Microsoft announced two new zero-day flaws in Exchange Server on September 29, 2022. If you host your own Exchange server, these are extremely critical mitigations to perform.
Microsoft said it is investigating two reported zero-day flaws affecting Microsoft Exchange Server 2013, 2016, and 2019. CVE-2022-41040 is a Server-Side Request Forgery (SSRF) vulnerability that can enable an authenticated attacker to remotely trigger the second zero-day vulnerability — CVE-2022-41082 — which allows remote code execution (RCE) when PowerShell is accessible to the attacker.
Who Can Be Affected?
Anyone hosting their Exchange server and not in the MS365 cloud can be affected by these vulnerabilities. Microsoft said Exchange Online has detections and mitigation in place to protect customers. Customers using on-premises Microsoft Exchange servers are urged to review the mitigations suggested in the security advisory, which Microsoft says should block the known attack patterns.

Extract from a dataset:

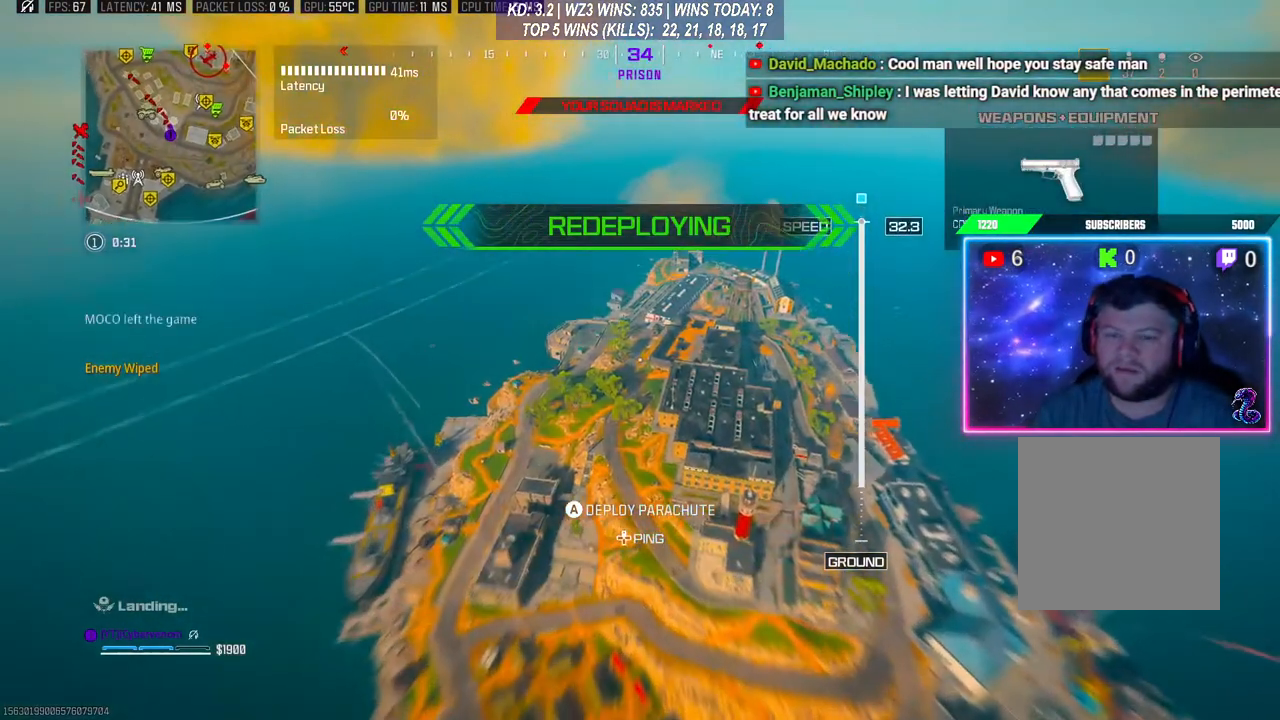
{"buttons": [], "left_stick": "up", "right_stick": "down-right", "events": [[100, "right_stick", "down-right"], [233, "right_stick", "down-left"], [400, "right_stick", "up"], [500, "right_stick", "down-right"]]}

How Does This Attack Work?
Attackers use obfuscated webshells dropped on the Exchange servers. Attackers use a webshell management platform to manage the webshells. Most exploits are thought to be a Chinese attack group APT. If you recall the Hafnium attacks of American and German Exchange servers in March 2021, this seems to be a similar group with a similar attack capability.
Microsoft is quick to point out that these zero-day flaws require an attacker to have a valid username and password for an Exchange user, but this is easy for attackers to socially engineer with fake login and landing pages.
What Can You Do?
Microsoft released a blog with mitigation recommendations. The blog is up-to-date with additional items Microsoft finds as the threat progresses, so check back often.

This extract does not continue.